The scientists used the technique on two viruses that are the basis for some of the latest vaccines in development. To make vaccines from these live viruses, the researchers disable the viruses so they can infect a cell in the body but not replicate, and then engineer them to carry genes for proteins from different disease organisms. This way, the viral vaccine will stimulate an immune response but won’t make the recipient sick. The team at the Jenner Institute in Oxford, led by professor Adrian Hill, has pioneered the use of these viruses as the basis for vaccines against tuberculosis, malaria, and a “universal” flu vaccine, as well as for HIV. All of these are currently in clinical trials.

The viruses must remain alive in order to be effective, but they are sensitive to heat. Drying them in the sugar solution makes them less vulnerable. “This could be a really big breakthrough,” says Stephanie James, director of science and director of the Grand Challenges in Global Health Initiative at the Foundation for the National Institutes of Health, which oversaw funding of the work. “These viral vaccine vectors are being seriously examined for the development of a lot of new vaccines to address disease problems that we don’t have vaccines for yet.”
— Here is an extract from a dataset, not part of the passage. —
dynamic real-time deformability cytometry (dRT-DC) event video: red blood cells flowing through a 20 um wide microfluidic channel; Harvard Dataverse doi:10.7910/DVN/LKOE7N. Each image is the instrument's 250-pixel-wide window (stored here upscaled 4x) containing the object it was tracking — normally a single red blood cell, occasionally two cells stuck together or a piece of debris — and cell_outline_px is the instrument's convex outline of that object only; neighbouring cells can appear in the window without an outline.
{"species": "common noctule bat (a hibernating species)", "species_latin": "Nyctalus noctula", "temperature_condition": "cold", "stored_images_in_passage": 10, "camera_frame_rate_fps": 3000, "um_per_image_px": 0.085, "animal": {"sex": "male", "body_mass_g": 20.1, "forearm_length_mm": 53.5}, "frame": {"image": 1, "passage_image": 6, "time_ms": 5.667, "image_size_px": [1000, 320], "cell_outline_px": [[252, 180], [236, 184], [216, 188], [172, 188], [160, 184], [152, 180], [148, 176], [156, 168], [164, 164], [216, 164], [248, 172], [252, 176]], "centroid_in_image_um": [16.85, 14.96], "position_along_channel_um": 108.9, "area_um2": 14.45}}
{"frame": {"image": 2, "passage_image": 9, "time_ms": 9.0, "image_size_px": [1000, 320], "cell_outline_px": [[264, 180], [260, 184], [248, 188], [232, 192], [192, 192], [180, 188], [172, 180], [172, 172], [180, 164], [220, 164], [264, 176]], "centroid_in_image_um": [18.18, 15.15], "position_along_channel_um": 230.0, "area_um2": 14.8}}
The Oxford team showed that it could preserve the two vaccine viruses by mixing the viruses with sucrose–common table sugar–and trehalose, a sugar found in plants and mushrooms and used as a stabilizer in processed foods. The team then dripped the mixture onto a membrane made of glass fibers and dried it at room temperature in a low-humidity chamber. This allowed the sugars to form a noncrystalline solid around the fibers of the membrane, immobilizing the virus so that nothing could interact with it. Cottingham notes that neither using sugars nor drying are new ways to stabilize pharmaceuticals. “The crucial step is that the drying happens on the membrane, so we can remove the water at a relatively low temperature,” he says. The exact concentrations of sugars and the type of filter used had to be established by trial and error. “There was a pretty big empirical element in all this,” says Cottingham.
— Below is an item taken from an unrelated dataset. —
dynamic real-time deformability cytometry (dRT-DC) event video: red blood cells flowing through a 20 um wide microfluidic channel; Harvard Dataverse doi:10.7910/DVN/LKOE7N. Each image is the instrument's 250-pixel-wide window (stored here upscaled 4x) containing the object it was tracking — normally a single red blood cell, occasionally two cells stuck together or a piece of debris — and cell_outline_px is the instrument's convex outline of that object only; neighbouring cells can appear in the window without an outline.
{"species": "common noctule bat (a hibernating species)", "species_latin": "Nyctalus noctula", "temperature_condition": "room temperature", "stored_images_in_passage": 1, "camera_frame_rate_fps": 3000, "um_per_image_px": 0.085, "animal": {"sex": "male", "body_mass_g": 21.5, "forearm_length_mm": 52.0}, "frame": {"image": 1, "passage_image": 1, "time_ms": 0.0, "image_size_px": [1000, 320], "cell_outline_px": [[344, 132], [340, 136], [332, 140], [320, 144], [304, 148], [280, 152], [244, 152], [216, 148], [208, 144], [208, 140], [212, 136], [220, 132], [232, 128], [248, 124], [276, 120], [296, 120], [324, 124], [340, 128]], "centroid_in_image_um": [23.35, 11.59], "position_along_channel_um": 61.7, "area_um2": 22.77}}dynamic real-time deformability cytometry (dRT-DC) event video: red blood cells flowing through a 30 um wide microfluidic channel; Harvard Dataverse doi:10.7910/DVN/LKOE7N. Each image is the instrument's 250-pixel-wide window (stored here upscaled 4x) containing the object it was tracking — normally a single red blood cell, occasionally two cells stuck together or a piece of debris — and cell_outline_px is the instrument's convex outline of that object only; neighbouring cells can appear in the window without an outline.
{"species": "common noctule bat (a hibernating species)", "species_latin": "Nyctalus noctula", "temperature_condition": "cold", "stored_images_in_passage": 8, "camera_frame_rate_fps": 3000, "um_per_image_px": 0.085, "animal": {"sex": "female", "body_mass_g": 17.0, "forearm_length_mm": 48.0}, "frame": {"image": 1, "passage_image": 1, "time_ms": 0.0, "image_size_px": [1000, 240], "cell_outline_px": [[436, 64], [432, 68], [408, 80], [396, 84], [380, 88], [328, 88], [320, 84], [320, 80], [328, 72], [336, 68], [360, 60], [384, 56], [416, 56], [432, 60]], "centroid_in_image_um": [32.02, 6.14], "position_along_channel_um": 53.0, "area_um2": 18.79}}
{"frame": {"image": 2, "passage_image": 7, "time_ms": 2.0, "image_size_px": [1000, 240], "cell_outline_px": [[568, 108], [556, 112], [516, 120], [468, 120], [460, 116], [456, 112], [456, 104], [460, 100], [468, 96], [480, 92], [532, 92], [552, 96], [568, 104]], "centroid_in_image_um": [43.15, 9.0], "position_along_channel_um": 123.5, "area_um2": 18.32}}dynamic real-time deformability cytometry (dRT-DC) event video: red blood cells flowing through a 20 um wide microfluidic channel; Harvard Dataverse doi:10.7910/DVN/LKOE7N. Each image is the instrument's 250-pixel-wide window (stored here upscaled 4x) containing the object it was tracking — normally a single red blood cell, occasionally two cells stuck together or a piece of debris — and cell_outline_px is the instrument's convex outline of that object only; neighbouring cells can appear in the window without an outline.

To release the vaccine, the researchers flushed the membranes with saline, which dissolves the sugar almost instantaneously. Based on tests done in mice, the team found that they could store the two different vaccines on sugar-stabilized membranes at a tropical 45 °C for as long as six months without any degradation. The vaccines could be kept for over a year and more at body temperature–37 °C–with only tiny losses in effectiveness.
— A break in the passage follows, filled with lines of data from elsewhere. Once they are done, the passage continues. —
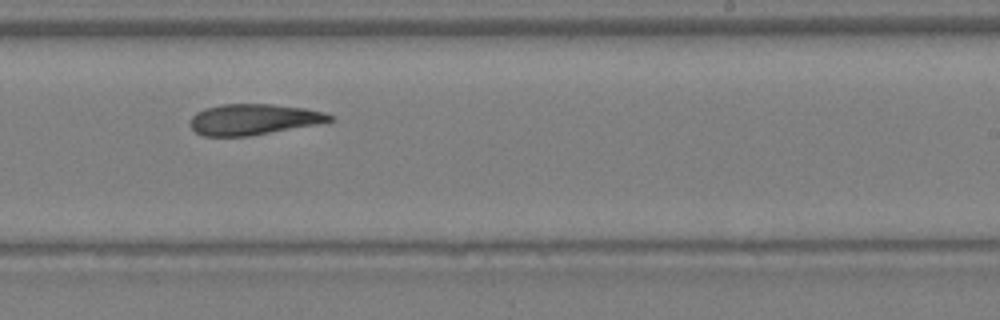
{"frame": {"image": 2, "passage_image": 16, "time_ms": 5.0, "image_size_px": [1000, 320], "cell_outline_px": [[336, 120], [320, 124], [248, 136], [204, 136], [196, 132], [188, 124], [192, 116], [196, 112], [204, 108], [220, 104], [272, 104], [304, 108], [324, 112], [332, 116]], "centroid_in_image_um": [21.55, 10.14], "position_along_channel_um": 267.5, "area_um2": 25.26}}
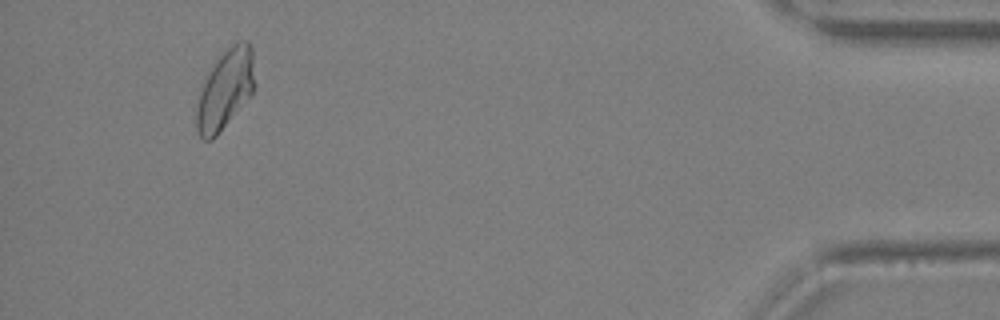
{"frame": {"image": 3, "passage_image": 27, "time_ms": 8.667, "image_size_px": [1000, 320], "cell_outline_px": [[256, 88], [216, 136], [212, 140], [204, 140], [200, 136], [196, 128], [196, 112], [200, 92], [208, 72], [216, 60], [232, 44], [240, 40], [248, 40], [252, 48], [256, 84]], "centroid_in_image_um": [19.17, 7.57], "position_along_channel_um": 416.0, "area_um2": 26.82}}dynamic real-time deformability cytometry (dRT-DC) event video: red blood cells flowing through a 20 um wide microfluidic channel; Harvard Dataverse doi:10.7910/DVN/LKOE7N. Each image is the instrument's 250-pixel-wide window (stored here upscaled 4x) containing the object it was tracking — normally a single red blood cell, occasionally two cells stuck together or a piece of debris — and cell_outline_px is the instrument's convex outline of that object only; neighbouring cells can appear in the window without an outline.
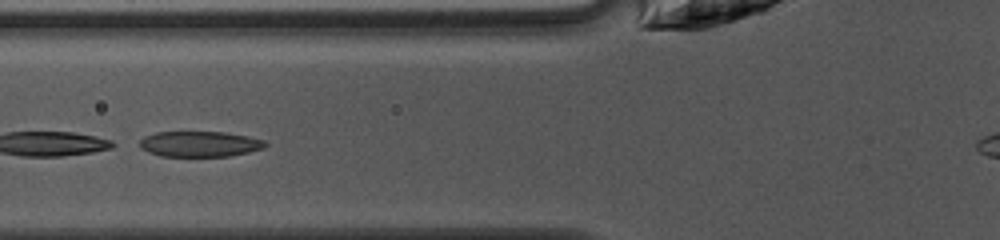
{"species": "common noctule bat (a hibernating species)", "species_latin": "Nyctalus noctula", "temperature_condition": "warm", "stored_images_in_passage": 40, "camera_frame_rate_fps": 3000, "um_per_image_px": 0.085, "animal": {"sex": "female", "body_mass_g": 10.0, "forearm_length_mm": 53.1}, "frame": {"image": 1, "passage_image": 11, "time_ms": 3.333, "image_size_px": [1000, 240], "cell_outline_px": [[268, 144], [264, 148], [248, 152], [228, 156], [160, 156], [148, 152], [140, 148], [140, 140], [144, 136], [156, 132], [224, 132], [248, 136], [264, 140]], "centroid_in_image_um": [16.97, 12.24], "position_along_channel_um": 108.8, "area_um2": 18.73}}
Nova Bio-Pharma holds the patent on the drying technique, and it has also developed a small, plastic cartridge into which the filter is sealed. The cartridge has a hole at either end, one of which fits a sterile syringe and the other a disposable needle. When the vaccine is administered, a nurse or technician would pass sterile saline through the cartridge, pushing it out slowly. This instantly rehydrates the vaccine.

Samodh de Costa, the stabilization project manager at Nova, says the company already has an aseptic manufacturing process in place that can produce quantities that would be needed for clinical trials. The next steps are to show that the process can be scaled up to industrial manufacturing levels and demonstrate that it works with a standard or newly licensed human vaccine.